Charlotte Rains Dixon  

Embracing Spring

My apologies to those of you currently buried under snow, or digging out from your latest blizzard, but here Almond_orchards_trees_248628_l in Portland, we've had one of the warmest winters on record. The rhodies, daffodils and crocus have been blooming for a couple weeks now and the temps are regularly reaching 60 degrees.  We've even had us some sunny weather.

It is wonderful, and I'm still trying to like it.

I'm more of an autumn person.  I love when the leaves fall and everything is red and orange and yellow.  (Have you ever noticed what a great accent color orange is?  It pops everything out.) I love when the big windstorms blow in from the Pacific and the rain begins again and the days get shorter. (Yes, I really do love it when it gets dark early–I blame that on my Danish heritage.)

When the days are short and dark, you can cuddle up inside by the fire, and read and write and not feel like you have to be outside doing stuff.

The last few weeks I've been struggling with the urge to be outside and do stuff.  I should say, I haven't been struggling with that urge, because I resist it when the weather first turns.  Like a small child, I throw tantrums: I don't wanna go outside and walk, I want to stay at my computer and become one with it.  I don't want to revel in the sunshine, I want to be lazy and lie on the couch and read this here book, and while I'm at it, become one with the couch, too.  Because of these childish urges, I'm actually happy when the sun goes away and the rain starts.  Yay!  I can stay inside longer.

But the weather gods have not been cooperating with me, and I've had to put up with these endless days of sunshine.  So I'm learning to embrace spring.

And the thought occurs that there's a correlation to writing.  Because, you know, there's always a correlation to writing in my world, it can't be helped.  And over the last couple weeks, I've been fooling around with a new novel.  For a long time, I was hesitant even to say the word novel.  I'd call it a project. 

Because what if it didn't turn into anything?  And what if I talked about it and it didn't turn into anything and then people started asking me about it and I got embarrassed?  I'm convinced half the problems in the world could be solved if we did away with embarrassment.  Because I wanted to save face, it was easier to call it a project than a novel.  Or just pretend I wasn't really working on it at all.

Enjoying spring weather is the same way.  What if you start going outside and reveling in it every day, and then, the rain comes and suddenly all that glory is taken away from you?  Better just to not enjoy it to begin with.  Better to leave the novel in your head, unwritten.


Not a chance.  Life is about taking risks, plunging in, placing yourself on the edge to see what will happen when you tip over. 

So I will now admit that I'm working on a new novel.  As a matter of fact, thanks to one of my lovely students, the wonderful Karen, I am actually working really hard on a new novel because she and I have made a sacred Nanowrimo pact and are each writing 50,000 words a day.  That's 2,000 words a day, baby!  Read it and weep!

Because, oh God, it is wonderful to be wrapped up in writing fiction again.  Even more wonderful than spring.

0 thoughts on “Embracing Spring

  1. Patty - Why Not Start Now?

    Wow, I like this: “I’m convinced half the problems in the world could be solved if we did away with embarrassment.” And how we protect ourselves from disappointment by saying why bother enjoying spring or writing a novel or doing anything else that might not turn out the way we want or might go away.
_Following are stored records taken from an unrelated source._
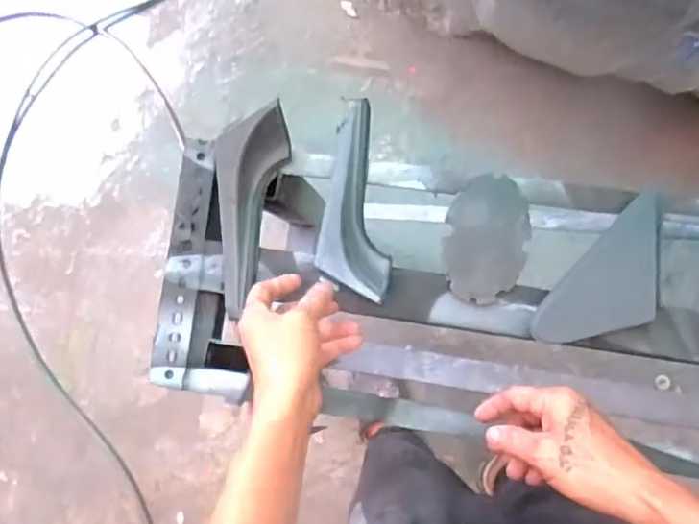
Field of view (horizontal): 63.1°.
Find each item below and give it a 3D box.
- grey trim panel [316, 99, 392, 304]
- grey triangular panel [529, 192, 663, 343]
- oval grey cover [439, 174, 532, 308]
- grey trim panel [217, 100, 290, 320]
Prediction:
[{"bbox_3d":[0.003,-0.061,0.566,0.066,0.035,0.206,-2,74,3],"label":"grey trim panel"},{"bbox_3d":[0.256,0.022,0.544,0.080,0.017,0.167,41,89,6],"label":"grey triangular panel"},{"bbox_3d":[0.136,-0.024,0.560,0.080,0.004,0.124,12,86,4],"label":"oval grey cover"},{"bbox_3d":[-0.106,-0.053,0.575,0.064,0.031,0.203,9,94,4],"label":"grey trim panel"}]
It’s like we’re primed for scarcity thinking. It’s hard to shake, but I love your story of taking a risk and plunging in.

  2. Karen

    “Because, oh God, it is wonderful to be wrapped up in writing fiction again.” Ditto that, my friend! I am so happy we have jumped in to this amazing adventure–writing those 2000 words first thing today and yesterday seem paradoxically to have given me extra time and extra energy. Who knew!

  3. Derek

    Yes, I can see how alive we can become when we take risks. Perhaps… paradoxically… the springtime is beckoning you to take a risk.. to go outside and do stuff and then be challenged to write too!

    I love spring more than autumn even thought with fair skin and blue eyes I may have a lot of Norse DNA too, and the autumn colours are really great. But there is something about the new life after the winter’s dormancy that I love.

    Anyway, good luck with your new 2000-word-a-day challenge. I am sure you’ll do it easily 🙂

  4. Charlotte Dixon

    Patty, I hadn’t thought of it that way, but you are so right on–we are primed for scarcity thinking. And when you start to embrace the opposite, life opens up in so many amazing ways.

    Karen, Isn’t it amazing? Getting those 2,000 words done does totally provide extra energy and time. It is a great antidote to the above-mentioned scarcity thinking. I’m so glad we are in it together!

    Derek, I think spring must be inviting me to take risks. And when I take risks in creativity, the payoff in how I feel is immediate!